1.12.09
Whatever Works - Liebe sich wer kann
USA 2009 (Whatever Works) Regie: Woody Allen mit Evan Rachel Wood, Larry David, Ed Begley jr., Patricia Clarkson, Henry Cavill 92 Min.
Woody Allen ist nach Ausflügen in europäische Gefilde mit seinem 40. Film wieder in New York gelandet und die Stadt tut seinem bitter-süßem Humor spürbar gut. So ist „ Whatever Works“ kein Wohlfühl-Film. „Wenn Sie sich wohlfühlen wollen, lassen Sie sich eine Fußmassage geben“, lässt Allen seine zynische Hauptfigur Boris Yellnikoff in die Kamera sprechen. Doch gerade der größte Lebensverächter, der seit einem „missglückten“ Selbstmordversuch humpelt, ist vor Überraschungen nicht gefeit.

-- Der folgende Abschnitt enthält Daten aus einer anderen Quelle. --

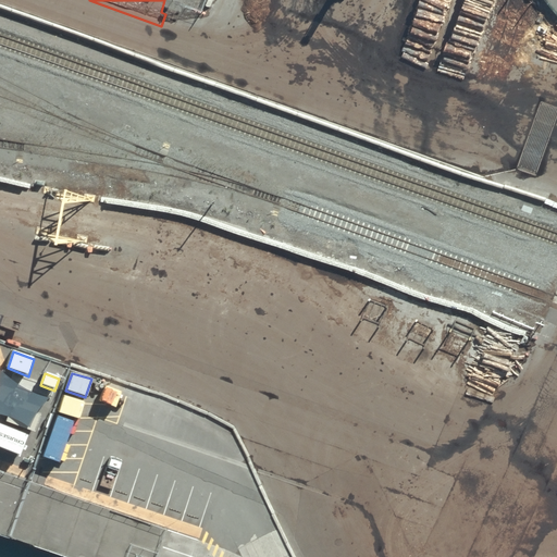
[(26,433),(0,422),(0,446),(17,454),(26,433)]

Der alte Misanthrop Boris Yellnikoff will nichts anderes als von der Welt in Ruhe gelassen werden. Er hatte längst mit dem Leben abgeschlossen, zeigt sich lächelnd arrogant, voller Verachtung für den Großteil der Menschheit. Nachdem seine Ehe mit der schönen, klugen, reichen und verliebten Frau zu perfekt war, zog er sich in eine billige Wohnung nach Downtown zurück. Dort rechnet er wortreich und kunstvoll mit den Zeitungen ab, mit den Kirchen, eigentlich mit allem und allen. Der geniale Quantenmechaniker, der „fast für den Nobelpreis nominiert“ wurde, gibt Kindern Schachunterricht gegen Geld, wobei die durchgehend dämlichen Kleinen zumindest beleidigt werden, wenn sie nicht gar das Schachbrett an den Kopf bekommen. Das Genie Boris ist mit vielem gesegnet, nur nicht mit Charme.
So könnte das schöne Leben von Boris weitergehen, wäre nicht irgendwann Melody in sein Leben gestolpert. Die ziemlich einfältige, sehr junge Ausreißerin vom Mississippi wird widerwillig für eine Nacht aufgenommen. Aus ein paar Tagen wird ein Monat, die Absteige von Boris sieht immer besser aus und dann verliebt sich Melody sogar in den alten Mann, der eher als ihr Opa, denn als ihr Vater durchgeht. Boris interessiert das alles nicht, doch immerhin wird das Mädchen in seinen Augen immer schöner: Auf einer Skala von 1-10 entwickelt sie sich von einer 5, gebadet vielleicht 6, zu einer 10 und dann heiraten sie schließlich. Getreu dem Motto: Whatever Works - Jeder, wie er lustig ist!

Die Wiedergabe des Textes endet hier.